Sleep proves how inequality touches even our most intimate lives – just ask those who toil for low pay with inadequate rest
For Bob Iger, boss of Disney, the day begins at 4.30am. "I exercise … I look at email. I surf the web. I watch a little TV, all at the same time. I call it my quiet time, but I'm already multi-tasking." Attaboy, Bob! Mind you, no early bird gets near a worm if Brett Yormark, chief executive of the New Jersey Nets basketball team, has his way. Brett's up by 3.30am and in the office within an hour, from where he bombards flunkies with apparently "motivational emails". Weekends are down time, so he only clocks in at 7am.
Some executives seize the day so firmly they might as well not bother with a kip at all. Take Dan Akerson, head of General Motors: he's up before dawn to phone subordinates in Asia, but has confessed to Associated Press that even sleeptime is plagued by the question, "Why is the stock not doing better?" Still, his schedule means such dark nights of the soul are at least ultra-short.
"Lunch is for wimps," claimed Gordon Gekko 25 years ago. But that fine aphorist of late capitalism missed an efficiency saving. Now it's sleep that's for wimps*. As the interviews quoted above show, business tycoons can barely greet a journalist without boasting about how early they rise and how much they pack in.
"Life is too exciting to sleep," the CEO of AOL, Tim Armstrong, told the Guardian last month. What pre-dawn enticements could he possibly mean? "Historically, I would start sending emails when I got up. But not everyone is on my time schedule." Tim's now a reformed, tranquil character. "I have tried to wait until 7am." He might once have seemed a bit of only-in-corporate-America exotica, but what was striking about that article was how British and European executives now seek to ape those early-to-rise habits: a fund manager up at 5am, an ad exec working out by 5.45.
The image Armstrong and his kind are seeking to project with such remarks is easy to read: look how productive I am. Employees, shareholders and pension-fund investors are meant to gaze in awe upon these treadmill-pounding, conference-calling, BlackBerry-monitoring titans of the corporate world. What inspiration! What value for money! Iger must be worth every penny of the total $40m (£25.7m) awarded him by Disney last year; never mind that it's 719 times what the median American household earned in the same year. GM may only have been kept afloat by the US government, but Akerson puts in enough hours to earn his $11.1m (£7.1m) pay package: a mere 198 times the average American household income.
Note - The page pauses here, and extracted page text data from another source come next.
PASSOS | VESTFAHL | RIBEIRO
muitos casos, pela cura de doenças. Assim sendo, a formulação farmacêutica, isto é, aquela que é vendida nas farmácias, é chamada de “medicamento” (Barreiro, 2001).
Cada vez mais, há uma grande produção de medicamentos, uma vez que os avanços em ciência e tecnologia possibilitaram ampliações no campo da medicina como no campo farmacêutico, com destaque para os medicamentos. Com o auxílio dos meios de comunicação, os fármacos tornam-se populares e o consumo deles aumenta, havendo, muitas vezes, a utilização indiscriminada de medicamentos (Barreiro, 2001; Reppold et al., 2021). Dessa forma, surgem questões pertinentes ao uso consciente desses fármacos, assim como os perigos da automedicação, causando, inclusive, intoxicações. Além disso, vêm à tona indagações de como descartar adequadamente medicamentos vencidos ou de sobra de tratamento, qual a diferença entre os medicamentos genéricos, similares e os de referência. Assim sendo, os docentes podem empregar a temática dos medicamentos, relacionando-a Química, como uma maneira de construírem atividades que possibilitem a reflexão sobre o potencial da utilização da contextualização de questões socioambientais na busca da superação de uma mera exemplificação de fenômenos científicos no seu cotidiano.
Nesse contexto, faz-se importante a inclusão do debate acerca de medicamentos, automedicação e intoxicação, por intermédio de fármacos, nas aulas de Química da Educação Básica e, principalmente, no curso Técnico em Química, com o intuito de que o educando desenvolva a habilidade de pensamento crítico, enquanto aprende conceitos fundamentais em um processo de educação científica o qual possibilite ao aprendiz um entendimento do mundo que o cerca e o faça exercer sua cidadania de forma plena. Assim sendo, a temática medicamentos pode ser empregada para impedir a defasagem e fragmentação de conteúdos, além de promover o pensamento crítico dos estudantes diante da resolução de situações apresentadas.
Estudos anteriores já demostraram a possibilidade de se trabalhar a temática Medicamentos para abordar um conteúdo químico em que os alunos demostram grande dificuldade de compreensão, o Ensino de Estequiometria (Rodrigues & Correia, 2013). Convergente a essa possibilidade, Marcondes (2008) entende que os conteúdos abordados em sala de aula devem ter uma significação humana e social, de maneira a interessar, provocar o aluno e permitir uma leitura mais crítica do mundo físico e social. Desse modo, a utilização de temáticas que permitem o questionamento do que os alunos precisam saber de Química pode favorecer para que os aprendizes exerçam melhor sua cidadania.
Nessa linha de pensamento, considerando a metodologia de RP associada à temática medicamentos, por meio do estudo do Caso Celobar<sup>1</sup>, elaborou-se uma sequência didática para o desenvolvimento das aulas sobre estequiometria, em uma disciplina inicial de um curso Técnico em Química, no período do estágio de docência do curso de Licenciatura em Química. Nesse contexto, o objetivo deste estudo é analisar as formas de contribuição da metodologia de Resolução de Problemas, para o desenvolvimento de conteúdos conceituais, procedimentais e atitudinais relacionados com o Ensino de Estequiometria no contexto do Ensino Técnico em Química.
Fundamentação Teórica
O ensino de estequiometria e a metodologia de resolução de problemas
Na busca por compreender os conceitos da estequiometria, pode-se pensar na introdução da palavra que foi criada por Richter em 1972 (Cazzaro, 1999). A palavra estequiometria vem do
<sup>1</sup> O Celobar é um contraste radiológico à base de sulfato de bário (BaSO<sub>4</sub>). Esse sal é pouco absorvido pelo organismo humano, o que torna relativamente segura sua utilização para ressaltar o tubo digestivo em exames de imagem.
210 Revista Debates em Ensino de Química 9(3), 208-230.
Far be it for me to claim these people aren't toiling away. In previous periods of massive inequality, such as the 1920s, those at the top generally lived on inherited wealth or interest. One of the outstanding features of the new plutocracy is that they are working rich: corporate bosses, talented traders, hedge-funders. In George Osborne's dichotomy of strivers versus skivers, they fall on the government-approved side.
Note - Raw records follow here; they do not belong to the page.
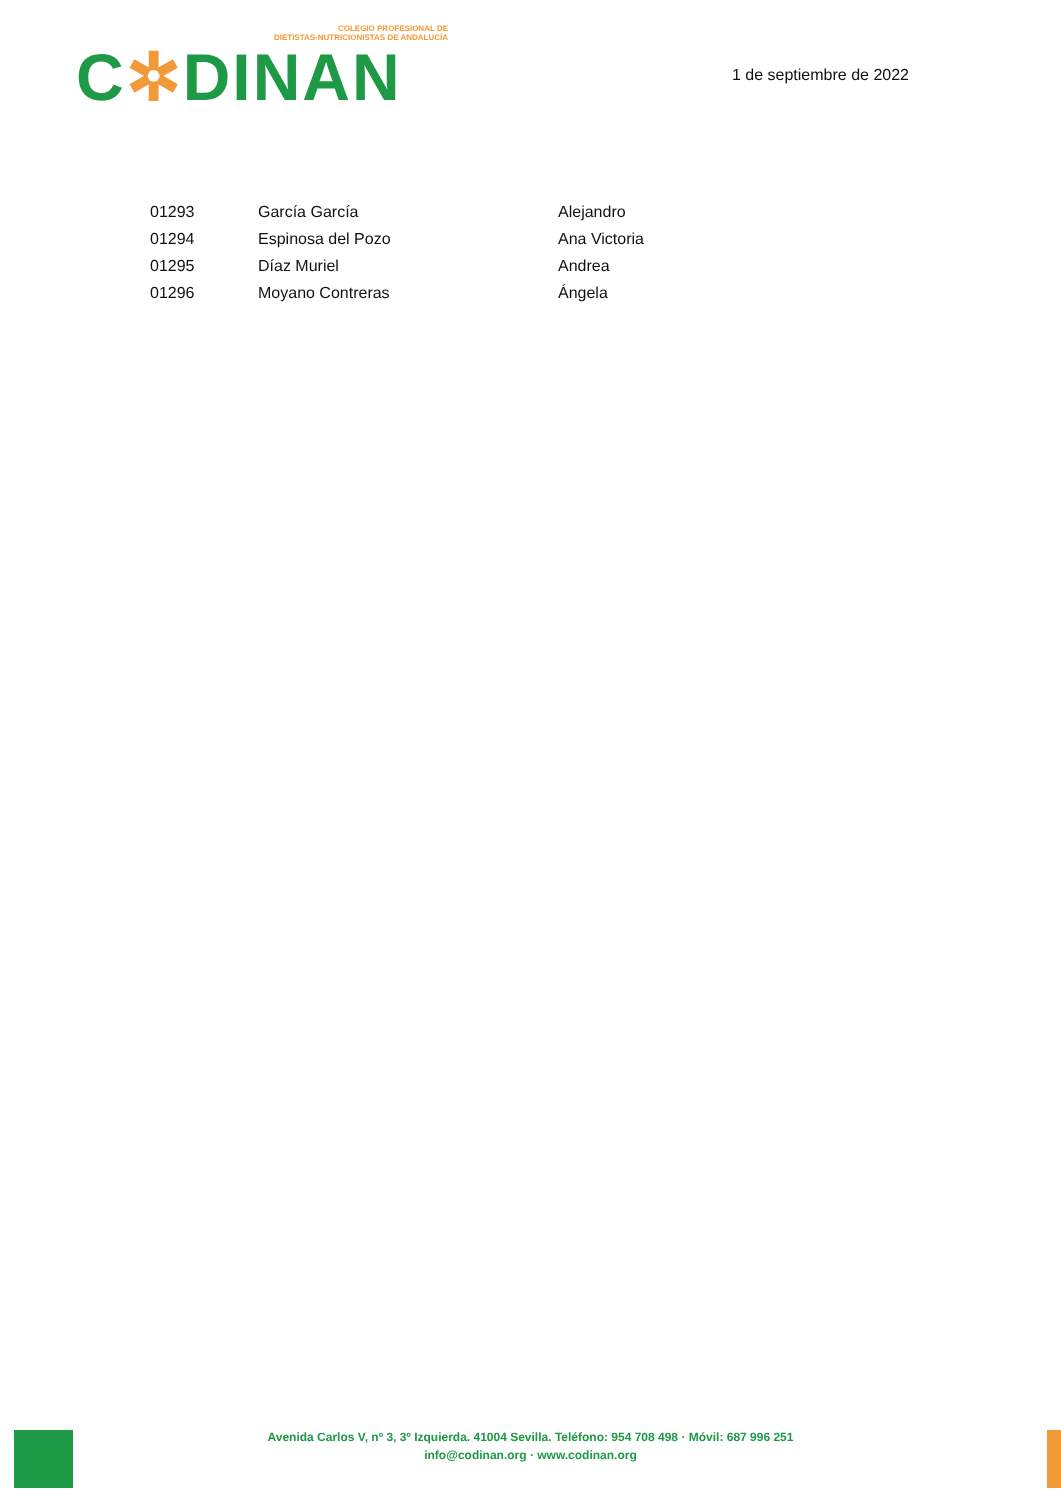COLEGIO PROFESIONAL DE
DIETISTAS-NUTRICIONISTAS DE ANDALUCÍA
C✲DINAN
1 de septiembre de 2022
| 01293 | García García | Alejandro |
| 01294 | Espinosa del Pozo | Ana Victoria |
| 01295 | Díaz Muriel | Andrea |
| 01296 | Moyano Contreras | Ángela |
Avenida Carlos V, nº 3, 3º Izquierda. 41004 Sevilla. Teléfono: 954 708 498 · Móvil: 687 996 251
info@codinan.org · www.codinan.org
But no matter how dedicated or gifted, Bob Iger is certainly not doing the work of 719 American households. Nor is the average FTSE-100 chief exec on £4.7m a year (according to detailed research by the thinktank One Society published in September 2011) really working harder than 219 British workers – even if we take into account massive talent, diligence and responsibility. Such massive handouts are far less to do with actual input and far more to do with sweetheart deals doled out by remuneration committees and nodded through by apathetic fund managers.
Sure, it suits the right-wing propagandists to bang on about how busy the elite are. Indeed, one trope of this economic crisis is that the victims – be they Greek pensioners or British welfare claimants – are lazy or, as Osborne puts it, have "the curtains drawn all day". But it's a lie: studies show that people at the bottom of society have among the least amount of sleep – and the most disturbed. According to analysis conducted by Stella Chatzitheochari at the Institute of Education, 18% of men in routine jobs such as cleaning and waiting get less than 6.5 hours' sleep – against 13% of their professional counterparts or 15.9% of managers. And that, she points out, is before you take into account commuting times or shift work, both of which affect disproportionately those in the worst and most insecure jobs. Look at sleep for however a brief period and you see how inequality touches even our most intimate lives.
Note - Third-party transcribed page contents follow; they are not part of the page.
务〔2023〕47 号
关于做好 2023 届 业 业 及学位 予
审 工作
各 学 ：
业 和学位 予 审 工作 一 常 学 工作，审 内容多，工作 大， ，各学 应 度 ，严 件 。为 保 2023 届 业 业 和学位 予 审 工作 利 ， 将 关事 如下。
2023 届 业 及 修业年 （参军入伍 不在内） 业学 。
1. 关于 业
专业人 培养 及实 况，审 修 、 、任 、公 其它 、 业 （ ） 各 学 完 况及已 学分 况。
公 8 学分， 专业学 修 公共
A couple of years ago, I interviewed a cleaner at Buckingham Palace. Anthony, as we called him, had to make a three-hour round trip to get to work from his one-room bedsit, because he couldn't afford rents any closer in. He did two jobs and relied on public transport and the result was three hours' sleep a night. By Friday night he was so exhausted, he would crawl into bed fully clothed and sleep until the next evening. Anthony's housing estate was full of people like him, he said: the cleaners, the cafe staff, the office security guards. And they were all doing the same sort of hours.
It didn't sound particularly heroic to me. But then Anthony hadn't chosen this lifestyle and he wasn't boasting; if anything, he seemed slightly ashamed. And Anthony and his neighbours don't get profiled in the papers.
* The internet claims the latter phrase was used by Margaret Thatcher, but it doesn't sound Iron Lady-like and isn't in my dictionary of quotations. Readers, help us out.